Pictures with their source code
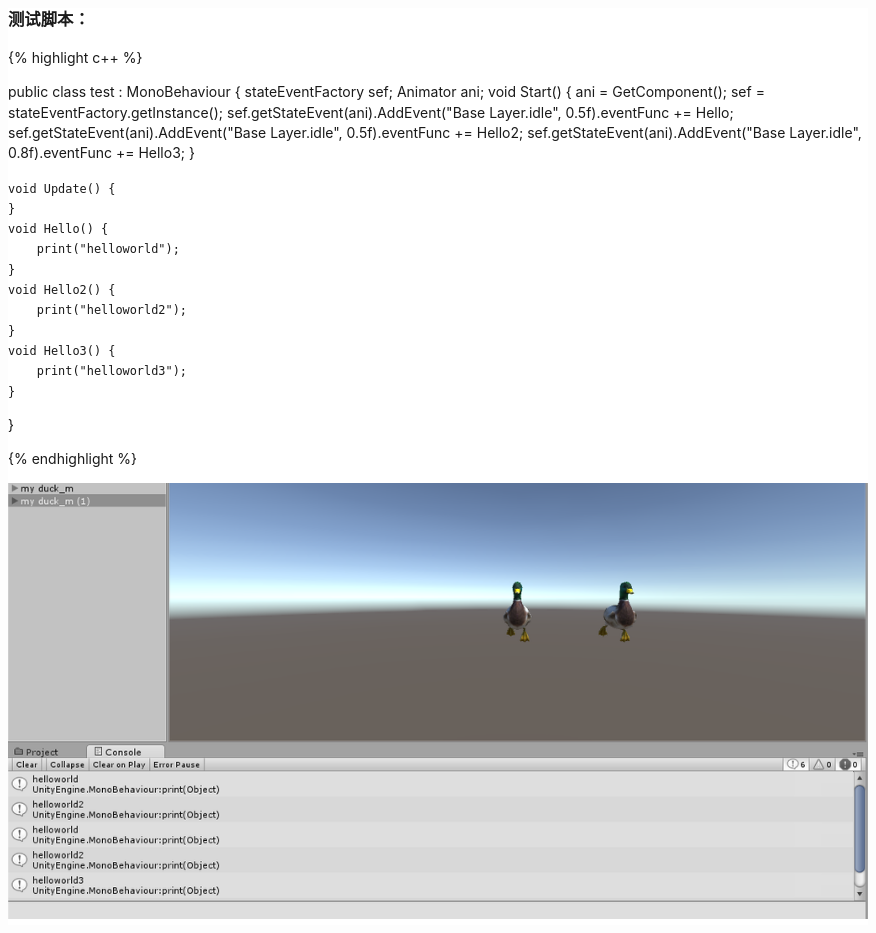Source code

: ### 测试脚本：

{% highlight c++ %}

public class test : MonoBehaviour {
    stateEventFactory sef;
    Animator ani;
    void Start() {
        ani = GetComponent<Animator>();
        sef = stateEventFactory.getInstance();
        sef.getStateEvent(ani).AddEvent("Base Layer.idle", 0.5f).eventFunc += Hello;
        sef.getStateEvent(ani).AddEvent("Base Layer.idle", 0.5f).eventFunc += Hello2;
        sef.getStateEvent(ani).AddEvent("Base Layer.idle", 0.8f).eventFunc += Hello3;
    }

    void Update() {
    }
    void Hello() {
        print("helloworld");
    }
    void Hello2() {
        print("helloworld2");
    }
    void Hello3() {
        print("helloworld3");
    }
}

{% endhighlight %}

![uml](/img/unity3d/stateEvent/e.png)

### EXERCISE REQUIREMENTS:
List every line in the entries above that contains the string "AddEvent".

### EXERCISE OUTPUT:
        sef.getStateEvent(ani).AddEvent("Base Layer.idle", 0.5f).eventFunc += Hello;
        sef.getStateEvent(ani).AddEvent("Base Layer.idle", 0.5f).eventFunc += Hello2;
        sef.getStateEvent(ani).AddEvent("Base Layer.idle", 0.8f).eventFunc += Hello3;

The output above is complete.